Vous en voulez beaucoup à la gauche…

Le problème de la gauche – qu’il s’agisse des politiques, des intellos ou des artistes - c’est qu’elle a tendance à ne s’adresser qu’à ceux qui sont déjà d’accord avec elle. Ce qui compte, aujourd’hui, ce sont tous les autres ! Par exemple, un récent sondage estime que 77 % des Français ont un problème avec l’Islam. Quand j’ai fait ma chronique sur Dieudonné dans laquelle je me moquais, outrancièrement, d’un jeune de banlieue, toute une partie de mes amis de gauche m’est tombée dessus en me disant « oh, tu n’aurais pas dû, ce n’est pas bien ». Ça veut dire quoi « ce n’est pas bien ? » On ne peut plus se moquer de certains jeunes de banlieue sous prétexte qu’on comprend le facteur social et psychologique de leur désarroi ? Donc on ne peut plus parodier certains gosses de riches sans mépriser l’argent ? Les pros israéliens sans être antisémites ?
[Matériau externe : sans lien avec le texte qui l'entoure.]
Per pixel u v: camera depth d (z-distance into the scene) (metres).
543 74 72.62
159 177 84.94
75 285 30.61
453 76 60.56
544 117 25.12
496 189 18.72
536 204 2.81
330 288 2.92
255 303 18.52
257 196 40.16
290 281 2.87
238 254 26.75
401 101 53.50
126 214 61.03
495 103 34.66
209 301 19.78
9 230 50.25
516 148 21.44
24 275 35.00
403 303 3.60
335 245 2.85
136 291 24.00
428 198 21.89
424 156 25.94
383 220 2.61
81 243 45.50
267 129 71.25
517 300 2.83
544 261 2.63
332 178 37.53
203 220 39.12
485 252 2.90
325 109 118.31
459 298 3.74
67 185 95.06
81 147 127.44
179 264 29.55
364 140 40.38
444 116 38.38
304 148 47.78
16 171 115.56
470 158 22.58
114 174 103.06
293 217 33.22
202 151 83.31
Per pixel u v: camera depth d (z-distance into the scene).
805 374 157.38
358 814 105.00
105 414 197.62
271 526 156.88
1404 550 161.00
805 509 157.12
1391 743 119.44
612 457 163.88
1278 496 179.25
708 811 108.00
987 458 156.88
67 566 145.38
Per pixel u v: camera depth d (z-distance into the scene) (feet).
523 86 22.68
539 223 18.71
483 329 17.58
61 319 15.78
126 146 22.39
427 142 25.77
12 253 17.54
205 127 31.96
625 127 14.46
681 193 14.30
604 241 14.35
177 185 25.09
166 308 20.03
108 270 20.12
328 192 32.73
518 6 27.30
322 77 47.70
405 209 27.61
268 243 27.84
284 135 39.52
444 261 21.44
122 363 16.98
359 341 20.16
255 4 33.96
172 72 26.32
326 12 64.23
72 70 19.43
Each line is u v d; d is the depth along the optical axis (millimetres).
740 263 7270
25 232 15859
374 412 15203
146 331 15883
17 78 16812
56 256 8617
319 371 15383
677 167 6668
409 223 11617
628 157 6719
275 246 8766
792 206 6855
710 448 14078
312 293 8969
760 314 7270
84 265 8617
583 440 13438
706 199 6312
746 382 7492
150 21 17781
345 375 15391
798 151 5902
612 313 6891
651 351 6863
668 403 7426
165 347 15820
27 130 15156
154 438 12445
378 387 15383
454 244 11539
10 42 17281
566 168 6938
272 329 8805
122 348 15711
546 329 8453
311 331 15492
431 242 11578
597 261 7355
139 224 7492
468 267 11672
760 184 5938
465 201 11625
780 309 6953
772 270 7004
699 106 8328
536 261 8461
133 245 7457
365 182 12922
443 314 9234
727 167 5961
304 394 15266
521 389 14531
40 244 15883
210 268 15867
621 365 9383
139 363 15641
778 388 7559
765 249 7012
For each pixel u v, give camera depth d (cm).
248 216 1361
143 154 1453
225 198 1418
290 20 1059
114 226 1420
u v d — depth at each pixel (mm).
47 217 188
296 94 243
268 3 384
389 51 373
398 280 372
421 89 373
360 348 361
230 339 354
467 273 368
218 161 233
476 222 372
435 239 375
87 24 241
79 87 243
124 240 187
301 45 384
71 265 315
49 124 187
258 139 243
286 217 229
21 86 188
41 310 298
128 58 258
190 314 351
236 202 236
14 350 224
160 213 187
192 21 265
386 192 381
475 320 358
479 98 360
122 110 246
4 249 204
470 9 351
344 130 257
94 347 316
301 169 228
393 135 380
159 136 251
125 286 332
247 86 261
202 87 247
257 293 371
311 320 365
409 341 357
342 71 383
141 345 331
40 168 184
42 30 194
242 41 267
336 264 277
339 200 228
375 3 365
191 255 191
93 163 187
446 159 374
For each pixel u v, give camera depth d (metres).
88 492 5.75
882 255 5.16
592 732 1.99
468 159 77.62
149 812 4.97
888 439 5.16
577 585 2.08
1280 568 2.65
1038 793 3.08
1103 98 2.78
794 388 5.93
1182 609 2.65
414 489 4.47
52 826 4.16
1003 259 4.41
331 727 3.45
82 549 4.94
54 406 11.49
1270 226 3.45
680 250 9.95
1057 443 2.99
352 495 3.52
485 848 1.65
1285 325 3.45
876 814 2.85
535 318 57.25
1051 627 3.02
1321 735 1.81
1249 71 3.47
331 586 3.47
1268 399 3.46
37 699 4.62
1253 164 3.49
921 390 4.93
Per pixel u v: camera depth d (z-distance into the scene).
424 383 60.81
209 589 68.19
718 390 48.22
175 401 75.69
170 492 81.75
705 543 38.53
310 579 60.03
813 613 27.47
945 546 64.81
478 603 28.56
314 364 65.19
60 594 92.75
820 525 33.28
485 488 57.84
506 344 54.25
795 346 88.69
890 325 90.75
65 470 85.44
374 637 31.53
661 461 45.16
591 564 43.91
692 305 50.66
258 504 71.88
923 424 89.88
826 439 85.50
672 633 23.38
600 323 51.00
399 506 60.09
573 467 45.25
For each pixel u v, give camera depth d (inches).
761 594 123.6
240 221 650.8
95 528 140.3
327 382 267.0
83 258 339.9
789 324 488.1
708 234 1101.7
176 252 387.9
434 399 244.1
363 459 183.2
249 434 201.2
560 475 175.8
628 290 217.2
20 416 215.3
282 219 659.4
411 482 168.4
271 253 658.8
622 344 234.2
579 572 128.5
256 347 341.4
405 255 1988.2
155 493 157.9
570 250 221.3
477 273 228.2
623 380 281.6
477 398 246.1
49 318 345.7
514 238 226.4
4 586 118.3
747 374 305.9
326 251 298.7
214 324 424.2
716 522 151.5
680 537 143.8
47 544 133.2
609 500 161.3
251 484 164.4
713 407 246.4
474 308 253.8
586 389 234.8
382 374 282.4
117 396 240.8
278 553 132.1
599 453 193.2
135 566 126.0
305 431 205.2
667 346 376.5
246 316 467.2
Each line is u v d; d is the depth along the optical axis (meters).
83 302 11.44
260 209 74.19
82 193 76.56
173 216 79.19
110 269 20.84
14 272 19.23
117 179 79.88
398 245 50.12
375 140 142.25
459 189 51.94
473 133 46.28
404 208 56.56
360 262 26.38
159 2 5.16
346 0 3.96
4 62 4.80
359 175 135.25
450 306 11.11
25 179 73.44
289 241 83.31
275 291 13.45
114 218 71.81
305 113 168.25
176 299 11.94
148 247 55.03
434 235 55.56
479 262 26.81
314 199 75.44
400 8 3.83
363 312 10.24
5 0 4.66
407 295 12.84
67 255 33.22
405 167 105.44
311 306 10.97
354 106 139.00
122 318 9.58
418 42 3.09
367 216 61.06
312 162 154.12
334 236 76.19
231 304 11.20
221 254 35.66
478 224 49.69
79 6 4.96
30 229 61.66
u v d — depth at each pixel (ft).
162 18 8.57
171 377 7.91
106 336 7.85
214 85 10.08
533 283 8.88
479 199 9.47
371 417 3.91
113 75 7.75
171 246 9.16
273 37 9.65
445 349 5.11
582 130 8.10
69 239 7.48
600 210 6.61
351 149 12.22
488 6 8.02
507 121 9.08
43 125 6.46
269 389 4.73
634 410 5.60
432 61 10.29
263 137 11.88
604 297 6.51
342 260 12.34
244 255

Au contraire, il ne faut pas laisser le terrain de la critique du gouvernement israélien et de la culture dite « de banlieue » aux racistes patentés. Le fait que je milite contre les discriminations et prône les bienfaits de l’immigration ne me dispense pas d’être lucide sur certains monstres. Réveillons-nous. Ce n’est pas en niant un problème qu’on le règle. Il est urgent de faire de la pédagogie pour expliquer la différence entre un musulman et un islamiste radical.

Vous avez reçu à plusieurs reprises des menaces suite à vos chroniques. Vous est-il arrivé d’avoir peur ?

Bien sûr j’ai eu très peur. J’ai couru à la sortie d’un cinéma, j’ai été coursé trois fois en sortant de chez moi par des gars qui criaient « Vive Dieudo ! Je vais te tuer ! », je suis allé habiter ailleurs. Il y a des personnes qui ont posté sur Twitter : « j’espère que Nicolas Bedos sera le prochain sur la liste ». Qu’il s’agisse d’Allah ou de Dieudonné, on est face à des jeunes qui se sont passé le mot : faut leur faire la peau.

Serez-vous dimanche à la marche républicaine ?

Oui. Je crois beaucoup aux symboles. Ne serait-ce qu’à l’égard de nos gamins. Ils n’oublieront jamais ce jour-là. Cela marquera très sainement leur conscience. J’ai pleuré devant les images de rassemblement, ce monde entier qui a défendu l’humour, l’impertinence.

Avez-vous le sentiment que les événements actuels vont sonner le glas de l’impertinence et de la provocation, entraîner une autocensure ?

C’est exactement ce qui se passe. Le pire est annoncé. Avant, la censure était d’ordre opportuniste, elle intervenait pour protéger contre la charge des politiques et des associations, lorsqu’on craignait de perdre des lecteurs ou de l’audimat. Demain, ils vont nous censurer au nom de notre propre intégrité physique. Si la semaine prochaine, je me fous de la gueule des islamistes radicaux chez Ruquier, il est possible que je sois censuré par ma chaîne parce qu’elle craindra, à raison, que le plateau soit infiltré par trois tarés tirant à vue. La censure sera défensive. Au nom d’une forme de paix sociale, de plus en plus de médias vont avoir la trouille. Il y a trop d’interdits en France, disons la vérité. Pour que Charb, Cabu et les autres ne soient pas morts pour rien, laissez-nous l’ouvrir et risquer notre peau. Quitte à ce qu’on ne puisse plus aller pisser sans être accompagnés par trois agents de sécurité. Si l’on n’est pas suicidaire, il ne faut pas faire ce métier.